**Activity**: Return the number of lines below that contain "this"; nothing else belongs in the reply.

__________________________________________________

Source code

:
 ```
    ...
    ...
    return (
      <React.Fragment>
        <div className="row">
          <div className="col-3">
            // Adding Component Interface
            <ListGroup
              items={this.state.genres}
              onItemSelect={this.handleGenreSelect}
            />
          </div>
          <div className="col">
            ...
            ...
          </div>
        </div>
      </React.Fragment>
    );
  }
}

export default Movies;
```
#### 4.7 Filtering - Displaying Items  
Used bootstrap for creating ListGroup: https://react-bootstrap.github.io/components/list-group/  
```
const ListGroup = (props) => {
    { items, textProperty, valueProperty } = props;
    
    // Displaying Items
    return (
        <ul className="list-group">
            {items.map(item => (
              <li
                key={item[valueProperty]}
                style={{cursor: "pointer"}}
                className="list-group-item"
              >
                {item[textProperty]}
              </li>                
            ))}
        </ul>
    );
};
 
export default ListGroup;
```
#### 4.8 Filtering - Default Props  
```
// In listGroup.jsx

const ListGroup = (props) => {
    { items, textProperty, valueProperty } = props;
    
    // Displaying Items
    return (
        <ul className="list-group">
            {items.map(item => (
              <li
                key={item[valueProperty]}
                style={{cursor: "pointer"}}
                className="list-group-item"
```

__________________________________________________

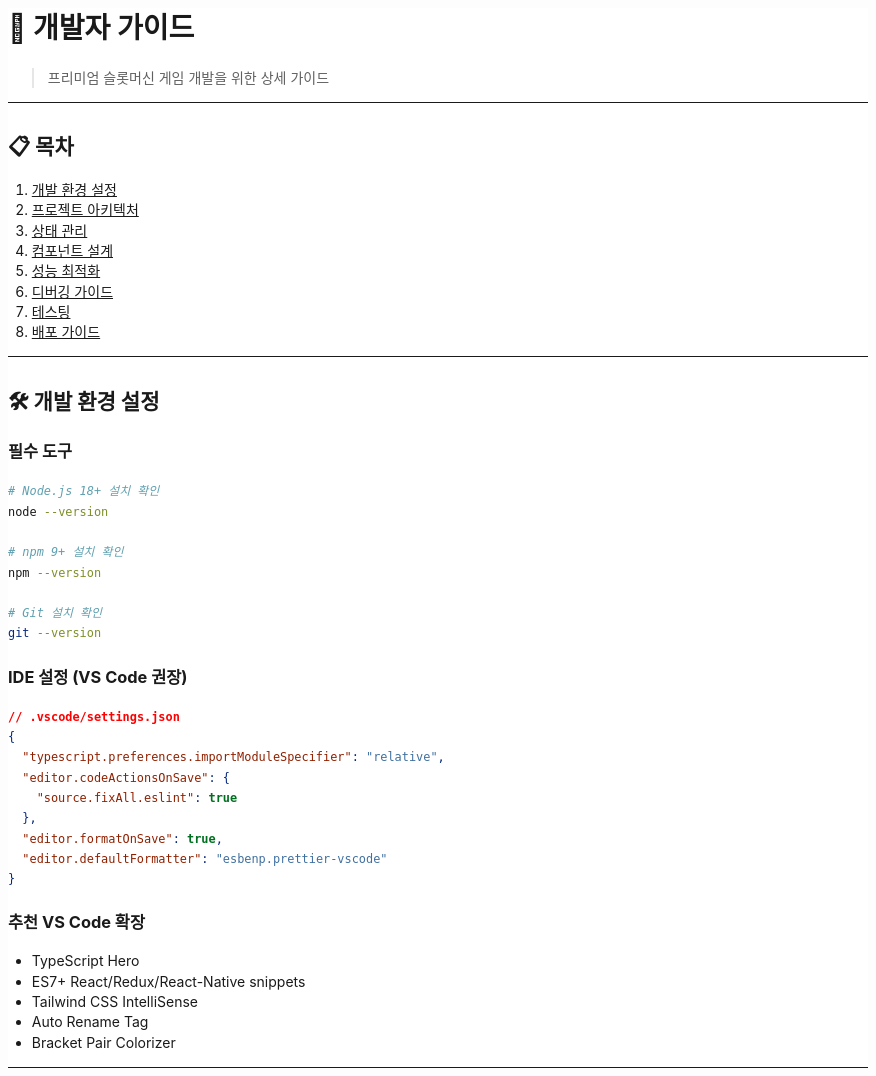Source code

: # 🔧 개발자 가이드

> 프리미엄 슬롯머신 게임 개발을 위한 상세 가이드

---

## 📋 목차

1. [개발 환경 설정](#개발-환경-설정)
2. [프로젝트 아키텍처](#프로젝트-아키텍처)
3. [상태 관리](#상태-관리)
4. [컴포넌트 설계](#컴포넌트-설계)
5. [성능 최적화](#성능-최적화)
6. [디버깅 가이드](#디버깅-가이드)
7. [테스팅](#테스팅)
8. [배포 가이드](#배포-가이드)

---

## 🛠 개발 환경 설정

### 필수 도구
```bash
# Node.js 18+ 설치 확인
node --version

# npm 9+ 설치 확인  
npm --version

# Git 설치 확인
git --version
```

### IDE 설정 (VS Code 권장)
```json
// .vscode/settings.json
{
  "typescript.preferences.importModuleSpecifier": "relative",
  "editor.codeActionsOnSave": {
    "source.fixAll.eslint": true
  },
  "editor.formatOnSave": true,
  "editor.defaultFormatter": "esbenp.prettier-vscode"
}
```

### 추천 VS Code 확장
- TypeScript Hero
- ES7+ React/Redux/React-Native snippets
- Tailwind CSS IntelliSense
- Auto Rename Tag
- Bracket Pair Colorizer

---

__________________________________________________

**Exercise response**: 2